What is expected |
Carry over every entry exactly as written, though not the pictures it contains.

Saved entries
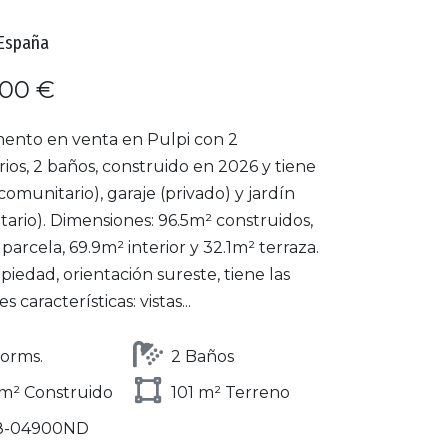
 España
000 €
ento en venta en Pulpi con 2
ios, 2 baños, construido en 2026 y tiene
(comunitario), garaje (privado) y jardín
ario). Dimensiones: 96.5m² construidos,
parcela, 69.9m² interior y 32.1m² terraza.
piedad, orientación sureste, tiene las
s características: vistas...
orms.
2 Baños
m² Construido
101 m² Terreno
8-04900ND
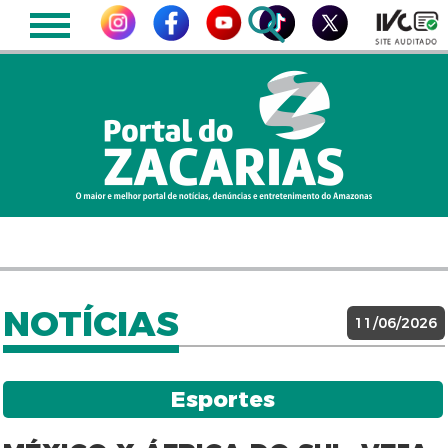
NOTÍCIAS
11/06/2026
Esportes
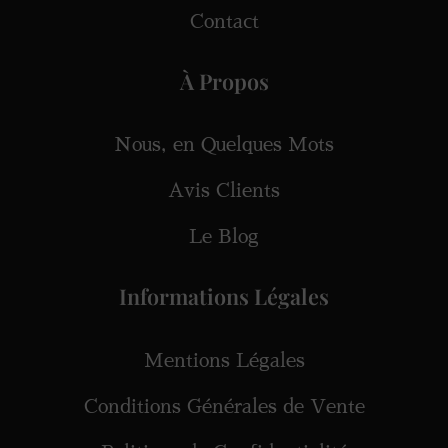
Contact
À Propos
Nous, en Quelques Mots
Avis Clients
Le Blog
Informations Légales
Mentions Légales
Conditions Générales de Vente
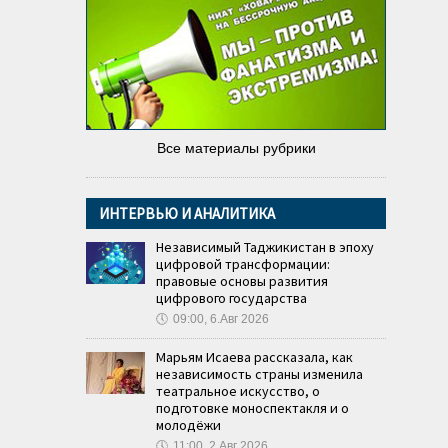
Все материалы рубрики
ИНТЕРВЬЮ И АНАЛИТИКА
Независимый Таджикистан в эпоху
цифровой трансформации:
правовые основы развития
цифрового государства
🕔
09:00, 6.Авг 2026
Марьям Исаева рассказала, как
независимость страны изменила
театральное искусство, о
подготовке моноспектакля и о
молодёжи
🕔
11:00, 2.Авг 2026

Exercise response |
 España
000 €
ento en venta en Pulpi con 2
ios, 2 baños, construido en 2026 y tiene
(comunitario), garaje (privado) y jardín
ario). Dimensiones: 96.5m² construidos,
parcela, 69.9m² interior y 32.1m² terraza.
piedad, orientación sureste, tiene las
s características: vistas...
orms.
2 Baños
m² Construido
101 m² Terreno
8-04900ND
NOTÍCIAS
11/06/2026
Esportes
Contact
À Propos
Nous, en Quelques Mots
Avis Clients
Le Blog
Informations Légales
Mentions Légales
Conditions Générales de Vente
Все материалы рубрики
ИНТЕРВЬЮ И АНАЛИТИКА
Независимый Таджикистан в эпоху
цифровой трансформации:
правовые основы развития
цифрового государства
🕔
09:00, 6.Авг 2026
Марьям Исаева рассказала, как
независимость страны изменила
театральное искусство, о
подготовке моноспектакля и о
молодёжи
🕔
11:00, 2.Авг 2026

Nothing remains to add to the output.